Południowe i południowo-wschodnie regiony Stanów Zjednoczonych od kilku dni doświadczają skutków wyjątkowo silnego sytemu burzowego. Pada ulewny deszcz, wieje porywisty wiatr, a także pojawiają się tornada.
Zniszczyło farmę
Jedno z takich zjawisk przeszło w poniedziałek przez farmę Biggers w pobliżu miasta Clover w stanie Karolina Południowa. Robbie Glenn, który jest siostrzeńcem właścicieli, pojawił się niedawno, aby pomóc w pracy na farmie. Tego dnia, kiedy przeszło tornado, akurat odpoczywał po pracy. Jak twierdzi, pogoda nie zwiastowała nadejścia katastrofy. Dlatego, kiedy dostał powiadomienie na telefon o możliwości pojawienia się tornada, zbytnio się nim nie przejął.

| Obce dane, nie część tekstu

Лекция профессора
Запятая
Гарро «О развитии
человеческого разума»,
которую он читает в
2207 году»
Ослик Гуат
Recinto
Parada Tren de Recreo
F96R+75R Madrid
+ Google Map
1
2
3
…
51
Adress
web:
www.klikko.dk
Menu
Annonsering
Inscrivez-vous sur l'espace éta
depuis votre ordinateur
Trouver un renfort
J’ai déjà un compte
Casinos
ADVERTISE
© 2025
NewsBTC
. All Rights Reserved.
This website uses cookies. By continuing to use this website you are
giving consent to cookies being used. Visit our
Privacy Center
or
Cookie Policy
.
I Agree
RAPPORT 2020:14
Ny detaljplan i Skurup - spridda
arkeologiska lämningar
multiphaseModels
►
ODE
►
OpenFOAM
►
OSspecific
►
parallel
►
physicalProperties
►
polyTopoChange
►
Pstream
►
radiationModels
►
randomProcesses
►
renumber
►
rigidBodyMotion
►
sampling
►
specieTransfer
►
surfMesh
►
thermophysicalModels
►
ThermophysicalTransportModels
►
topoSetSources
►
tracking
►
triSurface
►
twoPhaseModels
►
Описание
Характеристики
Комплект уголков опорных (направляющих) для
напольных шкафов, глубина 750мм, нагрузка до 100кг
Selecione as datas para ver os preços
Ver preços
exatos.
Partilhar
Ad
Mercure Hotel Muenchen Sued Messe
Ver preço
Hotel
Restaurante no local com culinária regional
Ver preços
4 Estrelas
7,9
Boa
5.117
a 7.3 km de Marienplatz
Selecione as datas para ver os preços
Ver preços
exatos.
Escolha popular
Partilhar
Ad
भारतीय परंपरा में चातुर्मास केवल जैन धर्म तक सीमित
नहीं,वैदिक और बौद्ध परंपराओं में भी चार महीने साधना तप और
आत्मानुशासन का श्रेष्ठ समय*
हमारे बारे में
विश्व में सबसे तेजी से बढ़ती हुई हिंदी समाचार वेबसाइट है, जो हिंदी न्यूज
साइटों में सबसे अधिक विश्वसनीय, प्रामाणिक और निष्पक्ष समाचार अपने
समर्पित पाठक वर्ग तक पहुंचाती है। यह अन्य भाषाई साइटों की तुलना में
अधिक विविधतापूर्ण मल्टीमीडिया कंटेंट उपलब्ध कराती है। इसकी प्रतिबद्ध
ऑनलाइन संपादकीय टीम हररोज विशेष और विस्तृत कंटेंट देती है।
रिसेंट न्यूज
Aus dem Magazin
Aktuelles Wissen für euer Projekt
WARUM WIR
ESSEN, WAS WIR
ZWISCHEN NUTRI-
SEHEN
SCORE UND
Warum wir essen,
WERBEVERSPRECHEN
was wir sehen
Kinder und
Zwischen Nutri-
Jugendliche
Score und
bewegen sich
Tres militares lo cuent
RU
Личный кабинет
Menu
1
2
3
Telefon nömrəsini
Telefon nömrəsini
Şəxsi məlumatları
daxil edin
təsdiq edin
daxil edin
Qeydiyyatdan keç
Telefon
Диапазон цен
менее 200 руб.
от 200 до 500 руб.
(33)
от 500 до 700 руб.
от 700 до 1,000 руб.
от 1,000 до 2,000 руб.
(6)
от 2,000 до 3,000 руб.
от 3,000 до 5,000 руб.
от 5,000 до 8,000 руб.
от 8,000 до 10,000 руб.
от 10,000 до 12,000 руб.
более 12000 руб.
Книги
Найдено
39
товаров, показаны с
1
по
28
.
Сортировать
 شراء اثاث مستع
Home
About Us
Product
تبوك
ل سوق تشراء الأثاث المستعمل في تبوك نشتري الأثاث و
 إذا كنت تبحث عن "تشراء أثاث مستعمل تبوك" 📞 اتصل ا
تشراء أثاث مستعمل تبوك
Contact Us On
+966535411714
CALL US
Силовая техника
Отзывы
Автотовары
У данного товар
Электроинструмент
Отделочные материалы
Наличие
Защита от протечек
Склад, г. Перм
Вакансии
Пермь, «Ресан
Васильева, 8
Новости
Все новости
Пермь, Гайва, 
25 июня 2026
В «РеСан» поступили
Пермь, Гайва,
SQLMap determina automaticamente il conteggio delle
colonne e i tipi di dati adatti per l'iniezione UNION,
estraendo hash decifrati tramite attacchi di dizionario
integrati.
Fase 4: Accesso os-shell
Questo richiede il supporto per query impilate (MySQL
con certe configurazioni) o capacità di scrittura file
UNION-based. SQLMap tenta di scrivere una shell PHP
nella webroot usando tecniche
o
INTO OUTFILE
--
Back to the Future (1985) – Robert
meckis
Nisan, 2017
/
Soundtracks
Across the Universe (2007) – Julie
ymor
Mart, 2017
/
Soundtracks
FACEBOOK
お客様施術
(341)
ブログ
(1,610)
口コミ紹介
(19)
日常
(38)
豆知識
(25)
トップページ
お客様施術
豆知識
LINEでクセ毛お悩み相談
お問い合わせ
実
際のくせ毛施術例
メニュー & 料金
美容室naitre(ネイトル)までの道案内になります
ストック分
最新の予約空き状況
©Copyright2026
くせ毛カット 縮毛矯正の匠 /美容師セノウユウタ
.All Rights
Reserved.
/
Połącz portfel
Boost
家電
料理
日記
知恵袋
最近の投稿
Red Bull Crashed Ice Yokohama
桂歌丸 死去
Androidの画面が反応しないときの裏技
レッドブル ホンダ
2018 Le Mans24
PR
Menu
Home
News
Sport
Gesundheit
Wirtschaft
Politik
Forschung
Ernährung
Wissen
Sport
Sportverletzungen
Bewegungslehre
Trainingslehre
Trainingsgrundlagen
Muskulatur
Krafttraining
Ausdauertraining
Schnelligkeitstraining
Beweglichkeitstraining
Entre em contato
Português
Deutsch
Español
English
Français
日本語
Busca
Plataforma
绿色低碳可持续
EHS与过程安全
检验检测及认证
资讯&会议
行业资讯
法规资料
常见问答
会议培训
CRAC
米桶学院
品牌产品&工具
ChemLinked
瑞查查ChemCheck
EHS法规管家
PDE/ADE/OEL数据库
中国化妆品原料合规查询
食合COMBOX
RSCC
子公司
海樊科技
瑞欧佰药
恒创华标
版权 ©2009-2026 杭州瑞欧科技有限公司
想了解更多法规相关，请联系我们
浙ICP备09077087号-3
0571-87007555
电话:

- Pomyślałem, że nas alert nie dotyczy. Chwilę później pierwsza stodoła z indykami rozpadła się na kawałki - relacjonował.
- Przed 13 dostaliśmy alarm o możliwym tornadzie. Szybko wybiegłem na zewnątrz i usłyszałem, jak zbliża się ogromny deszcz lub grad - powiedział właściciel farmy Charles Biggers.
Glenn schował się w szafie, w nadziei, że żywioł jakimś cudem ominie budynek.
- Czułem, że tornado na pewno we mnie mnie uderzy, ponieważ dom znajdował się na jego drodze - mówił. Na szczęście żywioł skręcił w inną stronę. Wszystko trwało około 30 sekund. - Spodziewałem się, że może trochę ścian będzie obdrapanych, ale nie, że domy będą całkowicie zniszczone - relacjonował Biggers.
Tornada nie są częste
Eksperci z amerykańskiej Narodowej Służby Pogodowej (NWS) stwierdzili, że zanim tornado dotarło na farmę, przebyło około pół kilometra, zmierzając głównie zalesionym obszarem. Oszacowano, że porywy wiatru sięgały prawie 180 kilometrów na godzinę.
- Zasadniczo nie mamy tu zbyt wielu tornad. Z każdym takim wydarzeniem dowiadujemy się czegoś, co pomoże je przewidzieć nam kolejny raz - powiedziała Trisha Palmer, meteorolog z NWS.
Łącznie żywioł zniszczył dwie stodoły, w których żyły indyki. Zginęły ponad cztery tysiące ptaków. Jeden z budynków nadaje się wyłącznie do rozbiórki. To, co zostało z budynków, jest rozrzucone po całej farmie.
Chociaż Glenn i jego rodzina już nie odzyskają ptactwa, dzięki któremu się utrzymywali, starają się być optymistyczni.
- Wszyscy starzeją się, więc i tak chcieli zacząć zwalniać z produkcją i tempem pracy - stwierdził mężczyzna.